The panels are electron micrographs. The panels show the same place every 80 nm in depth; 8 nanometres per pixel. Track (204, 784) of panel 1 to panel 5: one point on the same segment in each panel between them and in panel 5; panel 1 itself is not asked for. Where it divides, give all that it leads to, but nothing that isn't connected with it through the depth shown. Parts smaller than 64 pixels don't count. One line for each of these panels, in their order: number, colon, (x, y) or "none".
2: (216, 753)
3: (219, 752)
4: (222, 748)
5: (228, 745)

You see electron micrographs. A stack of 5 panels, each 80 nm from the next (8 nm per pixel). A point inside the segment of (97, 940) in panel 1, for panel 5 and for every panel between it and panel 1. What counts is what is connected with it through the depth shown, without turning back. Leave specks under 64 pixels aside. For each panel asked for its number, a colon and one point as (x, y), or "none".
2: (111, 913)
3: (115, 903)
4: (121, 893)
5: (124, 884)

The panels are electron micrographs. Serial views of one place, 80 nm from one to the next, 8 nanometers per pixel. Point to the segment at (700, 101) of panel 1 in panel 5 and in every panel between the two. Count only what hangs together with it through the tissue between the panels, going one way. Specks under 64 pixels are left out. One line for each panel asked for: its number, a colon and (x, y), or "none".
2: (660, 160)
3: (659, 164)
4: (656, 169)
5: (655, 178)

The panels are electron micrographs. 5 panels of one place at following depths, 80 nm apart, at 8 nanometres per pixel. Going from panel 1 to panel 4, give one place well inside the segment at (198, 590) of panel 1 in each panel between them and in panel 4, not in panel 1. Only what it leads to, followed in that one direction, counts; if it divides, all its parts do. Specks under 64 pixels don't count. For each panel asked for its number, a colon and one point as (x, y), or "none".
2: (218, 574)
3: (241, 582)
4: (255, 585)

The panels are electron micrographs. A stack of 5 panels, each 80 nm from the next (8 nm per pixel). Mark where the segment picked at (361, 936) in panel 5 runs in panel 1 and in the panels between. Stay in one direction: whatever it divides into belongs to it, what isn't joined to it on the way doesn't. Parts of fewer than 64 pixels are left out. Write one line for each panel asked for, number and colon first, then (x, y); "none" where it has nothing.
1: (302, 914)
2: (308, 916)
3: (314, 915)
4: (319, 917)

---

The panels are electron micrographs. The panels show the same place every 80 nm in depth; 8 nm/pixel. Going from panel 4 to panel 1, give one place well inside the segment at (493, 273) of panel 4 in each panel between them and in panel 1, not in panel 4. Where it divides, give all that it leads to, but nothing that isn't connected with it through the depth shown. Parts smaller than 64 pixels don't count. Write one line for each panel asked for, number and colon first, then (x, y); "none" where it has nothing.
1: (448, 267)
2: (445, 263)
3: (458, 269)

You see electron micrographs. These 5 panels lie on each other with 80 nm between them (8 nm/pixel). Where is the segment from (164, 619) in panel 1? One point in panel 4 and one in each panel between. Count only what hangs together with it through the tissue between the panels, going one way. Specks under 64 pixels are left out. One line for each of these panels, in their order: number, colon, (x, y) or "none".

...

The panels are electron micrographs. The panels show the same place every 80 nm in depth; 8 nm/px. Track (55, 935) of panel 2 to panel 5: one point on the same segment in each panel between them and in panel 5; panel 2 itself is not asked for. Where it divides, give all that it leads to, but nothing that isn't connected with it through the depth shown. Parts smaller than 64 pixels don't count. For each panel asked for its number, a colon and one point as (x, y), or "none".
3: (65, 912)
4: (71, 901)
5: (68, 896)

What to work on: Copy exactly the stretch of data above from the line with "depth; 8 nm/pixel." through the line with "You see electron micrographs. These", and omit all other lines.

Problem solution:
The panels are electron micrographs. The panels show the same place every 80 nm in depth; 8 nm/pixel. Going from panel 4 to panel 1, give one place well inside the segment at (493, 273) of panel 4 in each panel between them and in panel 1, not in panel 4. Where it divides, give all that it leads to, but nothing that isn't connected with it through the depth shown. Parts smaller than 64 pixels don't count. Write one line for each panel asked for, number and colon first, then (x, y); "none" where it has nothing.
1: (448, 267)
2: (445, 263)
3: (458, 269)

You see electron micrographs. These 5 panels lie on each other with 80 nm between them (8 nm/pixel). Where is the segment from (164, 619) in panel 1? One point in panel 4 and one in each panel between. Count only what hangs together with it through the tissue between the panels, going one way. Specks under 64 pixels are left out. One line for each of these panels, in their order: number, colon, (x, y) or "none".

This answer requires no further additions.